Has there ever been a more earnest show than the original, black-and-white Home Run Derby?
Each week a pair of Major League Baseball stars battled it out in a nine-inning slugfest in an empty stadium, and they did it all for a winner's share of $2,000. Host Mark Scott made Mr. Rogers look cynical. The show, thankfully, was completely void of irony. The banter between Scott and each hitter contained more awkward silences than a blind date.
Yet it still manages to entertain today, primarily because the stars of 1960 are today's legends. Mantle, Mays, Aaron, Banks, Killebrew - they all competed during the show's brief run. Home Run Derby only appeared for one season. The weekly event took place in Wrigley Field - the LA one, the one no one really cared about. The rules were simple: the hitters played an actual nine-inning game, three outs per inning. Anything not over the fence was an out. And the batters had to get the lumber off their shoulders - any pitch in the strike zone they didn't swing at was an out. Today, during the upcoming Home Run Derby at the All-Star Game, you might see a hitter take five straight pitches down the middle, simply because he didn't think he could yank it 400 feet.
Not when Mark Scott was in charge.
The winner received his $2,000 and the loser a grand. If a guy slammed three straight homers, that was another check, for $500. Back then, that was real money for pros, cash that could be used for boozin' or bills. Mantle - who made $5,000 his rookie year - hauled in $60,000 in 1960.
And so here's Mickey Mantle vs. Willie Mays. Who was better? Not in real-life, in Home Run Derby? (It was put on youtube by a guy who filmed it off of his TV; so any awkward heavy breathing you hear is him, not Mays).
Mickey chooses to hit right-handed. According to him, most of his long homers come from that side. As Scott points out to Willie, Mays can only hit from one side (that's about as deep as the analysis goes on the show). Mays hits first and comes out firing, drilling four homers in the top of the first inning. He does this despite the fact producers apparently picked the worst time of day to hold a home run derby in Los Angeles. The pitcher is bathed in sunlight while the hitters stand in the shadows. During the early banter between Mantle and Scott, the Yankees slugger sounds tentative, almost scared, as if he needs some liquid courage before he can start bragging about tape-measure shots and being DiMaggio's heir in center field.
Throughout, Scott guides the proceedings with ease, throwing in an occasional corny joke while always speaking enthusiastically about the players' accomplishments. Scott sounds like a guy calling out Bingo numbers in a small-town Catholic church. A typical exchange goes, "He hit that a long ways, Mickey."
"Yes he did, Mark."
Simple. Maybe boring. But a lot less grating than hearing "back-back-back-back-back-back" for three hours.

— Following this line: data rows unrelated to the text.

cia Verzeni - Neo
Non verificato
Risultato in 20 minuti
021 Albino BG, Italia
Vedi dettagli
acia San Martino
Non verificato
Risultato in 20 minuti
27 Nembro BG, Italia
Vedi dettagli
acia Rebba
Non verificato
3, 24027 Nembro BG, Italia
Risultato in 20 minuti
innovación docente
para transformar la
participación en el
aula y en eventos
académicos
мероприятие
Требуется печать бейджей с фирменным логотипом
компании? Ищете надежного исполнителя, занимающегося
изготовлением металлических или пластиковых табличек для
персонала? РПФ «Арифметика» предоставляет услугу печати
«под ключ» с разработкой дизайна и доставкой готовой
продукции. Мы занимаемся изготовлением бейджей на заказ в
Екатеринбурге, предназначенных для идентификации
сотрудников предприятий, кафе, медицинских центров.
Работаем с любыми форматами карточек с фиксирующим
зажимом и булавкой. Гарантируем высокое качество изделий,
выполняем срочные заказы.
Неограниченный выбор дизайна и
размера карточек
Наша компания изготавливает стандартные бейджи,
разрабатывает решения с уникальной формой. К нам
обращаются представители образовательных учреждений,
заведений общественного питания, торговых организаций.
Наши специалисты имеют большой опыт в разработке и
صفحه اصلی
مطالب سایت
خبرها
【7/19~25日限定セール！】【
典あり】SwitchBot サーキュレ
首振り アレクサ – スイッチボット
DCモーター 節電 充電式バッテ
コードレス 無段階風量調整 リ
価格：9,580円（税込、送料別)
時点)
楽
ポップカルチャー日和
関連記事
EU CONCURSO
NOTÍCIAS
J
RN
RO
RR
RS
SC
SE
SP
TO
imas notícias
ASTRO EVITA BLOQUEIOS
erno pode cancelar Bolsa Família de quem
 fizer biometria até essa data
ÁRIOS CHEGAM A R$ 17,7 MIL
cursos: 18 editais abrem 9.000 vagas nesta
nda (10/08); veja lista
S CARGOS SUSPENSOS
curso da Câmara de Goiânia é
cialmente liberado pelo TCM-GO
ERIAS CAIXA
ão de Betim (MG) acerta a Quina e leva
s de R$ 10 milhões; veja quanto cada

Mays surged to a 8-2 lead after five innings, twice missing out on the $500 check when he failed to hit a third straight homer, a fact Scott reminded him with a certain amount of glee and pity. After another homerless inning, Mantle says it's getting embarrassing, and he's right. But after hitting four in the first inning, Mays slowed down and transformed into Willie Mays with the Mets. The Mick rallies. Three homers in the seventh. Two more in the eighth, including an opposite-field blast. Mays, meanwhile, goes homerless over the last four innings, setting the stage for Mantle's heroics in the bottom of the ninth. Somewhere, as Mantle hit the homer that gave him a 9-8 victory in the bottom of the ninth on Home Run Derby, a young Baby Boomer swooned and penned a poem about his idol.
Mickey picks up the winner's check.
Unfortunately, Home Run Derby only lasted the one season. Scott died from a heart attack in 1960 at the age of 45. Without the vocal leader, the show was canceled.
This Mays-Mantle showdown was the first episode. Mantle went on to beat Ernie Banks and Jackie Jensen, before losing to Harmon Killebrew. Fittingly, Hank Aaron ruled Home Run Derby, winning six straight times. According to Wikipedia, Jackie Jensen - who hit only 199 career homers - had the best single-game total, drilling 14 in a victory over Banks. Later in the series, Willie Mays returned and hit 13.
But he probably still regrets losing that first one to Mantle.